1Então vi, saindo do mar, uma besta que tinha dez chifres e sete cabeças. Nos seus chifres, dez coroas, e, em cada cabeça, um nome de blasfêmia.
2A besta que vi era como leopardo, mas tinha pés como os de urso, e sua boca era como de leão. O dragão deu-lhe o seu poder, seu trono e sua grande autoridade para governar.
3Uma das cabeças da besta parecia ter sofrido um ferimento mortal, mas a ferida foi curada. E toda a terra maravilhou-se e seguiu a besta.
4E adoraram o dragão, pois havia dado autoridade à besta. E adorou a besta, dizendo: "Quem é semelhante à besta?" e "Quem pode lutar contra ela?"
5Foi dada à besta uma boca que poderia falar palavras orgulhosas e blasfêmias.

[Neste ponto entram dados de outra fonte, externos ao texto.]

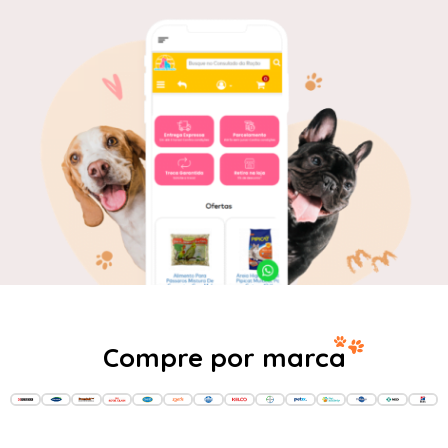
Compre por marca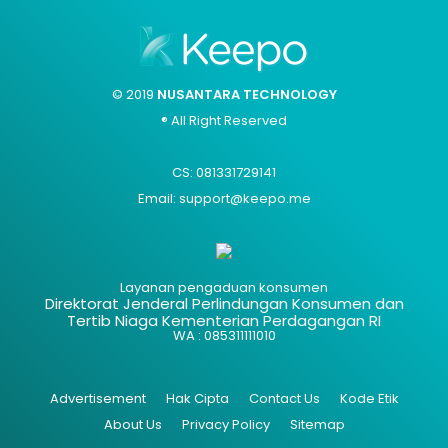
© 2019
NUSANTARA TECHNOLOGY
® All Right Reserved
CS: 081331729141
Email: support@keepo.me
Layanan pengaduan konsumen
Direktorat Jenderal Perlindungan Konsumen dan
Tertib Niaga Kementerian Perdagangan RI
WA : 085311111010
Advertisement
Hak Cipta
Contact Us
Kode Etik
About Us
Privacy Policy
Sitemap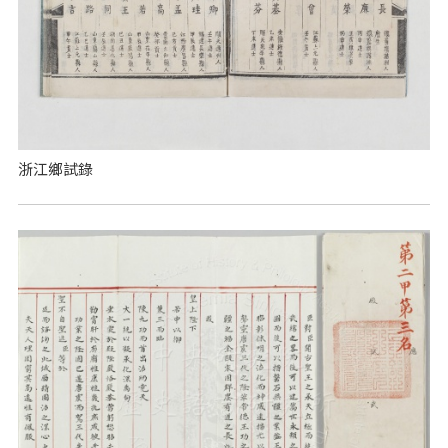
浙江鄉試錄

Foi-lhe permitido exercer autoridade por quarenta e dois meses.
6E abriu a sua boca para falar blasfêmias contra Deus: contra o Seu nome, contra o lugar em que Ele vive e contra aqueles que habitam no céu.

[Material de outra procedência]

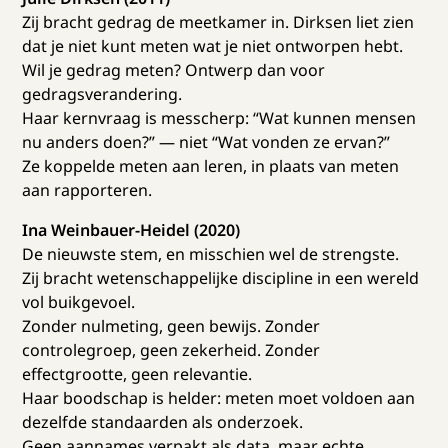
Zij bracht gedrag de meetkamer in. Dirksen liet zien
dat je niet kunt meten wat je niet ontworpen hebt.
Wil je gedrag meten? Ontwerp dan voor
gedragsverandering.
Haar kernvraag is messcherp: “Wat kunnen mensen
nu anders doen?” — niet “Wat vonden ze ervan?”
Ze koppelde meten aan leren, in plaats van meten
aan rapporteren.
Ina Weinbauer-Heidel (2020)
De nieuwste stem, en misschien wel de strengste.
Zij bracht wetenschappelijke discipline in een wereld
vol buikgevoel.
Zonder nulmeting, geen bewijs. Zonder
controlegroep, geen zekerheid. Zonder
effectgrootte, geen relevantie.
Haar boodschap is helder: meten moet voldoen aan
dezelfde standaarden als onderzoek.
Geen aannames verpakt als data, maar echte,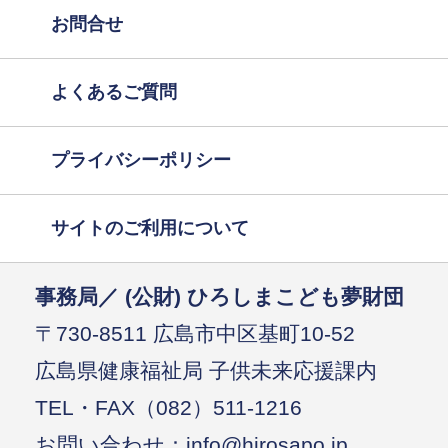
お問合せ
よくあるご質問
プライバシーポリシー
サイトのご利用について
事務局／ (公財) ひろしまこども夢財団
〒730-8511 広島市中区基町10-52
広島県健康福祉局 子供未来応援課内
TEL・FAX（082）511-1216
お問い合わせ：info@hirosapo.jp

7Foi permitido à besta guerrear contra os santos e conquistá-los. E foi-lhe dada autoridade sobre toda tribo, povo, língua e nação.
8Adoraram-na todos os que habitam sobre a terra, cujos nomes não estão escritos no Livro da Vida que pertence ao Cordeiro, o qual foi morto.
9Se alguém tem ouvidos, ouça.
10Se alguém for levado ao cativeiro, ao cativeiro irá. Se alguém for morto à espada, com espada será morto. Eis aqui um chamado à perseverança e à fé para os santos.
11Então vi outra besta saindo da terra, a qual tinha dois chifres como um cordeiro, e falava como um dragão.
12Exercia toda a autoridade da primeira besta na sua presença e fazia com que a terra e seus habitantes adorassem a primeira besta, cuja ferida mortal havia sido curada.
13E realizava poderosos milagres, chegando a fazer descer fogo do céu à terra, diante das pessoas.
14Por causa dos sinais que lhe foram permitido fazer, ela enganava os que viviam na terra, dizendo-lhes para fazer uma imagem em honra à besta que havia sido ferida pela espada, mas que voltou à vida.
15Foi-lhe dada permissão para dar fôlego à imagem da besta, para que a imagem pudesse falar e causar a morte a todos os que não adorassem a besta.
16Ela forçou a todos, pequenos e grandes, ricos e pobres, livres e escravos, a receber uma marca na mão direita ou na testa,
17para que ninguém possa comprar ou vender, exceto aquele que tenha tal marca, que é o número do nome dela.
18Aqui há sabedoria. Aquele que tem entendimento calcule o número da besta, pois é o número do ser humano, e o seu número é seiscentos e sessenta e seis.